How important do you think it is to study 5hmc as well as 5mc?
Our research is primarily in the CNS, the organ with probably the highest 5hmC levels in the body. We have already found through oxidative bisulfite sequencing (oxBS-Seq) that there are specific changes in 5hmC associated with aging, diabetes and drug abuse. These changes would have been mis-identified as changes in methylcytosine if we had not been using oxBS-Seq. Looking to the future, we would like to routinely examine both 5hmC and 5mC in all our studies.
Do you consider bisulfite and oxBS to be the gold-standard for 5mC and 5hmC analysis?
Absolutely. In our research, especially in brain aging, we have found that published results with antibody-based methods (ELISAs, meDIP) in many cases do not replicate and the relative quantitation data is unfortunately often misleading. Additionally, base-specific analysis gives us a resolution, with regards to genomic features like transcription factor sites, that cannot be achieved using other methods.
Do you validate your bisulfite and oxBS results?
We focus most of our efforts on performing genome-wide analyses with increasing sample numbers in order to gain a broad understanding and to recapitulate previous findings. Where a locus is of special interest, we also perform focused confirmations of our genome-wide analyses through bisulfite amplicon sequencing.
Is data analysis challenging? How do you handle data analysis?
Yes, data analysis is challenging. We perform all of our own data analyses and have devoted a great deal of time and resources to being able to do this part of our studies in-house.
As a university laboratory, in addition to our research goals, we have a duty to train the next generation of scientists. For graduate students and other trainees, developing bioinformatic skills is critical to their future careers. Ultimately, my hope is having experimentalists who also can perform advanced bioinformatic analyses not only improves our research but sets trainees on a path to success in their careers.
What breakthroughs in methodologies do you think are needed to move the field of epigenetics forward?
In addition to anything that brings the cost of sequencing down, which is the greatest limiting factor in the number of studies we can perform, being able to analyse single cells or very small numbers of cells would tremendously advance the field.
What excites you most about the future of epigenetics?

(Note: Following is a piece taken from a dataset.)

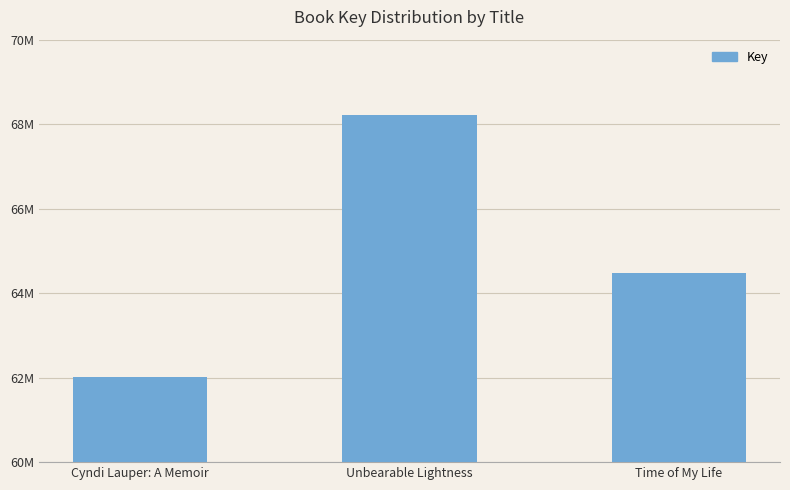

Are the bars horizontal?

No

In the near future, expanded abilities to ask new questions of the data generated from sequencing looks very exciting. For example, we are testing using wavelet analysis to understand the inter-relatedness of 5mC and 5hmC across sites; however; this type of deeper understanding is still in its infancy. Also, integration of DNA modification data with other forms of epigenetic and transcriptomic data, and manipulation of modifications at specific sites in the genome are areas of great interest for us. As the field begins to understand the patterns of DNA modifications, being able to manipulate specific sites or sets of sites through approaches like CRISPR will allow hypothesis testing.

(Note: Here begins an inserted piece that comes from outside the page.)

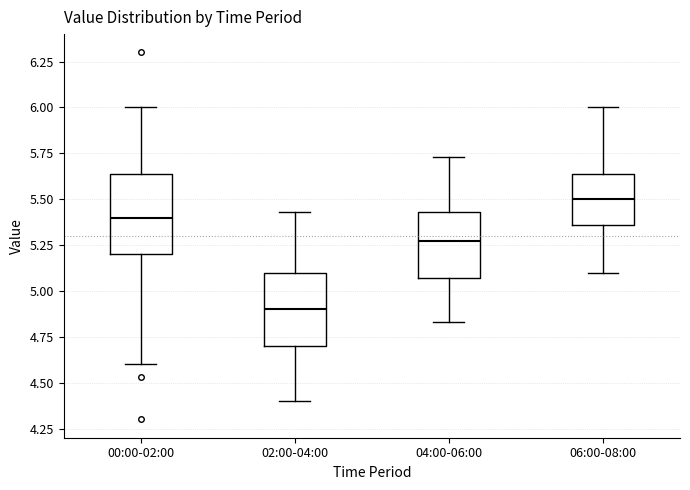

Which box's median line is the lowest?

02:00-04:00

Are you presenting your work at any conferences this year?
The paper from Rudolph Jaenisch’s lab last year (Editing DNA Methylation in the Mammalian Genome. Liu, X. Shawn et al. Cell, Volume 167 , Issue 1 , 233-247) on site-specific modification of methylation in vivo is a great example of how data will move to testable hypotheses.
What advice would you give any young researchers entering the field of epigenetics today?
In what promises to continue being a very competitive funding environment, having a good experimental question for epigenetic analyses is critical. As epigenome analysis joins all the other ‘omes (transcriptomics, proteomics, lipidomics) having a well-thought-out rationale for your experimental question is critical to rise to the top of the funding list.